On the Autoform DM server, open a command prompt as an administrator.
Navigate to the
binfolder of the JDK in the Autoform DM installation folder:C:\Program Files\Formpipe Software\Autoform DM\Server_<Autoform DM version number> - <node name>\jdk-<JDK version number>\bin. Appropriately substitute<Autoform DM version number>,<node name>and<JDK version number>.Run the following command.
Substitute
<path to certificate>for the path to the LDAP server certificate that you copied to the Autoform DM server.Substitute
<domain name>for the domain name. This part of the command provides the alias to apply to the new key in the keystore. In this procedure, the domain name is used as the alias by convention.

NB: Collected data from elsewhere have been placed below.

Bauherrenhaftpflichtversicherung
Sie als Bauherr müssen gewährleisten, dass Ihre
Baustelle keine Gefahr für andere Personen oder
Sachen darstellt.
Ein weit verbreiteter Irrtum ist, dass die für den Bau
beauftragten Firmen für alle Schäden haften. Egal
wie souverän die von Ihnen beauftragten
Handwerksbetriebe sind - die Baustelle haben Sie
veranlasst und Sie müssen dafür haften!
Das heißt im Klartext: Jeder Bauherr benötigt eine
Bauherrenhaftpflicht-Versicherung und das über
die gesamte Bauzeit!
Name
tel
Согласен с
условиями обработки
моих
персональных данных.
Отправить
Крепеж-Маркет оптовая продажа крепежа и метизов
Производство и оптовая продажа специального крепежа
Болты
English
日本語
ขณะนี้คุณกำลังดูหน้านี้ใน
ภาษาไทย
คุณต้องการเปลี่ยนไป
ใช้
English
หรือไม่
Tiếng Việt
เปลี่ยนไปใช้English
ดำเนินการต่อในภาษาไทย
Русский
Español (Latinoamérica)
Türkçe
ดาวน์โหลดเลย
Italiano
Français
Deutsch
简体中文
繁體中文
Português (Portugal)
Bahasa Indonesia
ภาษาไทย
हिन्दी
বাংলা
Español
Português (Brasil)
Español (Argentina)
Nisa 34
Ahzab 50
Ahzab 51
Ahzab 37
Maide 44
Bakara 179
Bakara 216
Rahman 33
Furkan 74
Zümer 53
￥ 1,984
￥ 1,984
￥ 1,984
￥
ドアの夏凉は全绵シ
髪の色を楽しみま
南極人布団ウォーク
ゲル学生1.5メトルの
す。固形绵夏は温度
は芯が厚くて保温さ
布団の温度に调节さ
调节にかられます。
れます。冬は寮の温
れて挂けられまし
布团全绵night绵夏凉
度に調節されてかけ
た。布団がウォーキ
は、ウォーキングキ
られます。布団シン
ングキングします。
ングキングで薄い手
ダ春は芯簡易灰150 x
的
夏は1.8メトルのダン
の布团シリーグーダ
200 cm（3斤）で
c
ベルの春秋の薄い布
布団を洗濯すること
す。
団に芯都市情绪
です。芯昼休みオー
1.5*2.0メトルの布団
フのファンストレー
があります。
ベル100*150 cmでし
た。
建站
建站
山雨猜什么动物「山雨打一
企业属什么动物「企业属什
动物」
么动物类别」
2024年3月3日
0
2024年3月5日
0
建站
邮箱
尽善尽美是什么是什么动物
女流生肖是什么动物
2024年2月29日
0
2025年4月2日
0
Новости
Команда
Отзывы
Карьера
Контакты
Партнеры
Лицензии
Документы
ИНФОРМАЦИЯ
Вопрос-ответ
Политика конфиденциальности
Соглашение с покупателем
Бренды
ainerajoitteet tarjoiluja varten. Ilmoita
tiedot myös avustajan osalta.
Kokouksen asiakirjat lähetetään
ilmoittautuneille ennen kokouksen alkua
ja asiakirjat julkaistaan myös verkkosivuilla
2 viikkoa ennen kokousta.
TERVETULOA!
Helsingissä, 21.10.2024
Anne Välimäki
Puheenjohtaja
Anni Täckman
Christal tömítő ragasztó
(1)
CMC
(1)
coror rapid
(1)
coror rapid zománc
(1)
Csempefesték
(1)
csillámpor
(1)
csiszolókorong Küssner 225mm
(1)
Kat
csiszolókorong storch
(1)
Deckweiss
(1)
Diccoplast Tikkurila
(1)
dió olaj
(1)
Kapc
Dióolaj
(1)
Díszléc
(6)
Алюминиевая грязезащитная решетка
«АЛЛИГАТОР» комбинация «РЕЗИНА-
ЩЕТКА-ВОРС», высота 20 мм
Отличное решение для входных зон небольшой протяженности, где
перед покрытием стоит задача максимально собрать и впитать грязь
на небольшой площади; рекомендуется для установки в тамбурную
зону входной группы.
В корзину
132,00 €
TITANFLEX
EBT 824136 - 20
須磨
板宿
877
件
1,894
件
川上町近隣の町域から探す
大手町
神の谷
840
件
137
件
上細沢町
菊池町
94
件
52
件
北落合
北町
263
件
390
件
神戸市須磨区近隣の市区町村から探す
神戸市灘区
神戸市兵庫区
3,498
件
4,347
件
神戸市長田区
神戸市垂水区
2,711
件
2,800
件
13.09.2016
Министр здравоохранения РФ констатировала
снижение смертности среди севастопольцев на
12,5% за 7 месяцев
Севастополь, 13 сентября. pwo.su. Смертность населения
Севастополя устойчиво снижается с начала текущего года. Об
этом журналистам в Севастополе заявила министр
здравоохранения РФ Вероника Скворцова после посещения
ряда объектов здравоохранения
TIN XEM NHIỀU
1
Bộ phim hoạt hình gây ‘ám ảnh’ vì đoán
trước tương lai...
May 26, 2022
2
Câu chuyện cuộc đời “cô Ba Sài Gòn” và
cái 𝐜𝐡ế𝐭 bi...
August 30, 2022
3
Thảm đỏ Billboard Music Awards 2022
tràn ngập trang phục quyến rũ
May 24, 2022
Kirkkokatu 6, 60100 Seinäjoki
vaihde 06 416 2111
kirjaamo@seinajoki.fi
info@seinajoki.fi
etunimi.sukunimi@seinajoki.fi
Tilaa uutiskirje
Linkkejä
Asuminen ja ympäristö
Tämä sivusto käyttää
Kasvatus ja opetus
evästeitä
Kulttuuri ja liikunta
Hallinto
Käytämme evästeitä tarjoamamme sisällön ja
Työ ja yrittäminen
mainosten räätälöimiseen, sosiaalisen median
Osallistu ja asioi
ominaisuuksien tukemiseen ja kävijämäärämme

keytool.exe -importcert -file <path to certificate> -alias <domain name> -keystore ..\lib\security\cacertsWhen you run this command, you will be prompted for the Java cacerts password. Enter the password; the default password is
changeit.
Restart Autoform DM.
After Autoform DM starts, log in and then navigate to the LDAP configuration screen.
Disable LDAP (to reveal the LDAP configuration).
Change LDAP Server Port to 636 and select the LDAP SSL Enabled checkbox.
To enable LDAPS, follow the Test the LDAP Connection Settings and Enable LDAP instructions.
Disable LDAP
In some scenarios, you might need to log in to Autoform DM as a local user. For example:
Scenario 1: You need to disable LDAP to update the LDAP settings.
Scenario 2: Your LDAP server is down or unreachable, and you need to disable LDAP without logging into Autoform DM.
Scenario 1: LDAP is Currently Running But You Need to Disable It
To turn off LDAP, follow these steps:
Click Administration in the Autoform DM menu, then click LDAP settings configuration.
Clear the LDAP integration enabled checkbox.
Warning
Ensure the next step is performed out of hours, or that all users are aware that they will be logged out automatically.
Click Yes to proceed.
Scenario 2: Your LDAP Server Is Down or Unreachable
It is possible to disable LDAP authentication by editing a setting in the Autoform DM database. This method is necessary if the LDAP server is down or unreachable and you need to disable LDAP without logging into Autoform DM.
In this scenario, contact Lasernet Support.